* Atama yapamayan sınırlı sorumlu seçim hükümeti, 7 Haziran’da düşen AKP iktidarının Saray güdümündeki düşük profilli devamı değil mi?
* Seçim hükümetinin 7 Haziran öncesi AKP hükümetinden tek farkı, üçü AKP’den ayrılan “bağımsız”lar ve iki HDP’li ile takviye edilmiş olması.
* AKP’den ayrılıp “bağımsız bakan” yapılanlar, 12 Mart’ta CHP’den istifa edip “partiler üstü başbakan” yapılan Nihat Erim’i hatırlatmıyor mu?
* İki parti “AKP’nin seçim hükümetinde yokuz” diyor, AKP o partilerden bazı isimlere bakanlık teklif ediyor. Bu rüşvet yoluyla fitne değil mi?
* 1977’de Ecevit milletin vermediği sandalyeleri bakanlık rüşveti dağıtarak yaptığı transferlerle tamamlamıştı. Şimdi aynı şeyi AKP yapıyor.
* CHP ve MHP’nin seçim hükümetine girmemesi eleştirilebilir. Ama AKP’nin o partilere mensup bazı vekillere bakanlık önermesi de ahlâkî değil.
* Bakanlık rüşveti anayasanın gereğiymiş. Ağzı bozuk küfürbaz troller öyle diyor. Anayasa uzmanlığı da bunlara kaldı ya, artık gam yemeyiz.
* Seçim hükümetinin Kültür Bakanı Yalçın Topçu Risale-i Nur’a bandrol engeli ve AYM’nin iptal ettiği devlet tekeli hakkında ne düşünüyor?
* Yalçın Topçu, Kültür Bakanlığının kütüphanelere kitap alımlarındaki ayrımcı ve keyfî uygulamalarına ilişkin düşüncesini de açıklamalı.

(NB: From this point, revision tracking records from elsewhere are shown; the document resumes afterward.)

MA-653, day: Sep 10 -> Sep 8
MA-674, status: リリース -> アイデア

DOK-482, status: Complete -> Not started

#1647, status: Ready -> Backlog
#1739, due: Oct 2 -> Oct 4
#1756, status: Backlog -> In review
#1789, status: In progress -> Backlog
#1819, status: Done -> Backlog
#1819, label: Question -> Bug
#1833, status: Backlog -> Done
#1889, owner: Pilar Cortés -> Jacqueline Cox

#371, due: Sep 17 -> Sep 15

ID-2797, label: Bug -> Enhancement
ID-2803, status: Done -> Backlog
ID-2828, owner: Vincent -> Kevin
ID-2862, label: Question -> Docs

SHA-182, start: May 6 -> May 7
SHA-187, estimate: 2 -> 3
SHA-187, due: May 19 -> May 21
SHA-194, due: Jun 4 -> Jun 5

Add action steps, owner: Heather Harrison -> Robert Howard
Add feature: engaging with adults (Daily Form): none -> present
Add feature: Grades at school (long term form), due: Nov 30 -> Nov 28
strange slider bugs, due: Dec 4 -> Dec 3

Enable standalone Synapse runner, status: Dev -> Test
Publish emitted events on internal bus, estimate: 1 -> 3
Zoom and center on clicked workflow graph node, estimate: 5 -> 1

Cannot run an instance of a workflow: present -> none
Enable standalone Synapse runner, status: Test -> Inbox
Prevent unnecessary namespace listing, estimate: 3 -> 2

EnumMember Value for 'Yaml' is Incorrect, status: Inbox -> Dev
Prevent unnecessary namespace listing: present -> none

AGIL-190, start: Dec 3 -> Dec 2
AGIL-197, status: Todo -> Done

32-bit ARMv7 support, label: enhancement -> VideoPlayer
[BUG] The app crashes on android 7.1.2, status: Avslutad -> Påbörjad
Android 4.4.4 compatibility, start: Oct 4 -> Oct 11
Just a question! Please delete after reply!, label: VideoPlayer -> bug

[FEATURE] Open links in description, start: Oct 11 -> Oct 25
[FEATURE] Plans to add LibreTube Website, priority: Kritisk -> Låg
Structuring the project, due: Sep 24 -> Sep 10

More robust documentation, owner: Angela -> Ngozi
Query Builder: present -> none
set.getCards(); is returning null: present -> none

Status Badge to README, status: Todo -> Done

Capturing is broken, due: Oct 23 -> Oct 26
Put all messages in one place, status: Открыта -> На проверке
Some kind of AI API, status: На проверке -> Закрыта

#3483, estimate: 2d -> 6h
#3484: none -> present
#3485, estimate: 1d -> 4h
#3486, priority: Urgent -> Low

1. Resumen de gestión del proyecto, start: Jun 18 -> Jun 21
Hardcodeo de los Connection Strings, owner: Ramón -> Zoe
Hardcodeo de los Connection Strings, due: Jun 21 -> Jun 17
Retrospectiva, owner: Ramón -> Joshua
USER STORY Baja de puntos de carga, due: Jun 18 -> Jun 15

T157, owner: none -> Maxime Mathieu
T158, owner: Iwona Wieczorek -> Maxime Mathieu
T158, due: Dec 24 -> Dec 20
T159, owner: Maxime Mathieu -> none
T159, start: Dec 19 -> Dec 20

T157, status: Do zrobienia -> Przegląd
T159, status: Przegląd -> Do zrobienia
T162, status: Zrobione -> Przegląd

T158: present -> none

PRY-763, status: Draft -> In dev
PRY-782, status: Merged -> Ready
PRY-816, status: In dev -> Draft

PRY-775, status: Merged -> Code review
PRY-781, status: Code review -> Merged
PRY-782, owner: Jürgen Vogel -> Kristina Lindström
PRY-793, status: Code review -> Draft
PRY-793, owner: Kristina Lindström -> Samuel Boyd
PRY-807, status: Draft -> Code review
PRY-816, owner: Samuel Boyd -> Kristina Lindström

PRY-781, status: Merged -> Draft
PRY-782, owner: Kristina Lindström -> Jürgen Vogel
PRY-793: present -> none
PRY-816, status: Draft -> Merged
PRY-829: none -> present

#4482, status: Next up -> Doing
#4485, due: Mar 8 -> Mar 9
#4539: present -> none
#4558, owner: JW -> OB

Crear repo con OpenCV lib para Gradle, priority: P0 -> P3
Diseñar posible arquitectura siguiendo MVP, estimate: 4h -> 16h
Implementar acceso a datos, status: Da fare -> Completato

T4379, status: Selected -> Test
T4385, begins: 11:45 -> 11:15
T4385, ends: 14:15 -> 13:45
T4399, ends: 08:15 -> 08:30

* Eskiden akreditasyon ayrımcılığını sadece asker yapardı, şimdi ona Saray, Başbakanlık, Diyanet, Kültür Bakanlığı.. eklendi. İleri demokrasi!
* Hac organizasyonunda bile ayrımcılık yapar noktaya getirilen Diyanet’in kardeşlik hukukundan dem vuran mesajlarına artık kim itibar eder ki?
* Muhalif medyayı susturarak yapılacak bir seçim, Türkiye’yi ileri demokrasiye değil, daha ileri ve şiddetli bir diktatörlüğe götürür.
* İktidarın muhalif medyayı susturmaktan medet umması, demokratik seçimden ümidini iyice kestiğinin işareti. Ama korkunun ecele faydası yok.
* İşin aslı, tüm bu yapılanlar, atama yetkisi bile olmayan bir memurlar hükümetinin arkasında mevzilenip iş çeviren “derin” güçlerin marifeti.
* Şu anda demokrasi benzeri görülmemiş bir tehdit altında ve buna karşı demokrasiyi samimiyetle benimseyen herkes dayanışma içerisinde olmalı.
* Terör tırmanır, her gün şehit cenazesi kalkarken polisin uğraştırıldığı işler: okul, yurt, kreş ve medya baskınları. Ülkenin çivisi çıkmış.
* Bu gidişe dur demek için seçim sürecinde sıkı bir demokratik dayanışmaya ve 1 Kasım'da 7 Haziran'dan daha güçlü bir fren koymaya ihtiyaç var.
* Üstaddan devrin zalimlerine: Hak noktasında mağlûp olduğunuz zaman kuvvete müracaat edersiniz. Ama hak kuvvette değil, kuvvet haktadır.
* 46 yıllık sadık ve vefakâr okurumuz Cafer Sürücü’ye Allah’tan rahmet, ailesine ve hizmet arkadaşlarına sabır diliyorum. Mekânı Cennet olsun.